- Created by: Richard Leyland
- Starring: Giles Vickers-Jones (Series 1 to 6), Lizzie Cundy (Series 5-7), James King(Series 6-7), David Bass(Series 7)
- Country of origin: United Kingdom
- Original language: English
- No. of series: 7
- No. of episodes: 74 and 2 specials

Production
- Running time: 30 minutes

Original release
- Network: ITV2
- Release: 2005 – 18 December 2010

Related
- The Movie Show on ITV2 Jonathan Ross' Must-Watch Films

= ITV at the Movies =

British television film review show

ITV at the Movies is a weekly British television film review show broadcast on ITV2, originally presented by Giles Vickers-Jones. The final series was presented by James King and was produced and directed by Richard Leyland. The show was replaced in 2011 by The Movie Show on ITV2.

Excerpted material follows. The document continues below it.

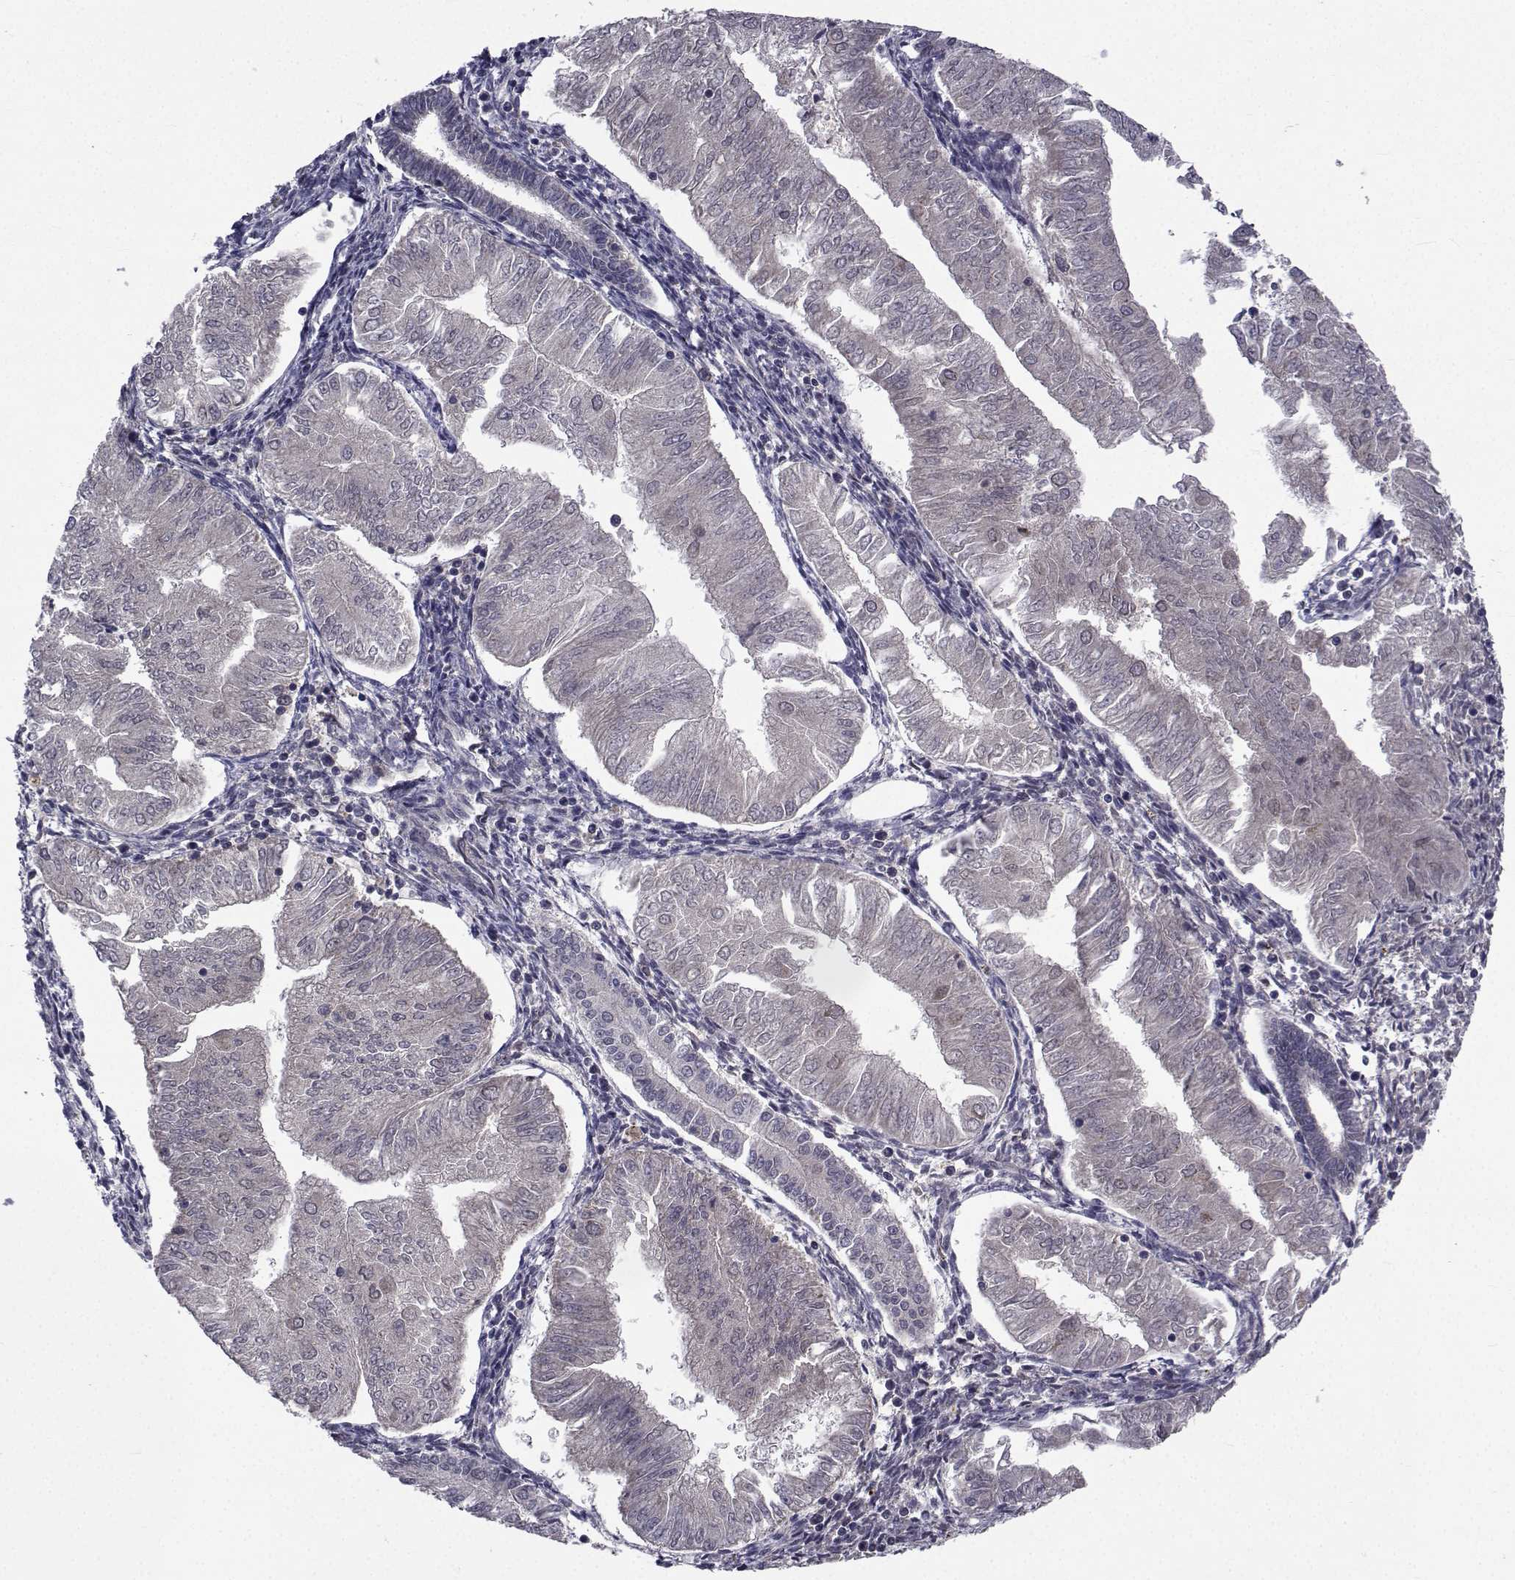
{"staining": {"intensity": "negative", "quantity": "none", "location": "none"}, "tissue": "endometrial cancer", "cell_type": "Tumor cells", "image_type": "cancer", "snomed": [{"axis": "morphology", "description": "Adenocarcinoma, NOS"}, {"axis": "topography", "description": "Endometrium"}], "caption": "Tumor cells are negative for protein expression in human adenocarcinoma (endometrial).", "gene": "CYP2S1", "patient": {"sex": "female", "age": 53}}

The show looked at the weeks movie releases, featured the latest movie news and reviews plus looked at the UK Box Office top 5 and previewed the latest DVD releases.

In March 2010 a ITV at the Movies special aired on ITV2, presented by James King, featuring a look at the Oscar nominations.

In December 2009 a ITV at the Movies special aired on ITV2, presented by James King, featuring an interview with Avatar director James Cameron.

==Broadcast history==
- Series 2 was broadcast Friday nights at 8:30pm on ITV2, with a repeat on the main ITV Network the next day (September to December 2005).
- Series 3 aired on Friday afternoons on ITV2 at 5:15pm with no repeat showing (September to October 2006).
- Series 4 moved back to a slightly later slot on Friday nights at 8:00pm, with a late night repeat on ITV4 (January to April 2007).
- Series 5 was broadcast Friday afternoons at 12:30pm on ITV2 (some weeks 1:00pm), with a repeat the next day on the same channel (5 September to 21 November 2008).
- In November 2008, The Daily Telegraph reported that ITV at the Movies hosted by Lizzie Cundy was outperforming Film 2008 hosted by Jonathan Ross.
- A Christmas special of ITV at the Movies was broadcast on ITV2 on Saturday 20 December 2008 at 2:25pm, with a repeat Wednesday 23 December 2008 at 10:30am.
- Series 6 was broadcast on Saturday afternoons between 1:35pm and 2:00pm on ITV2, with a repeat the next day around 8:30am and on Wednesday afternoons at 12:30pm or 1pm on ITV2 (21 November 2009 to 16 January 2010).
- ITV at the Movies special: Enter the World of James Cameron, aired Wednesday 16 December 2009 at 1pm ITV2.
- ITV at the Movies special: Oscars 2010, aired Saturday 6 March 2010 at 1:30pm ITV2.
- Series 7 (the final series) was broadcast Saturday afternoons around 1:30pm on ITV2, with a repeat the same day around 4am and the next lunchtime (25 September 2010 to 18 December 2010).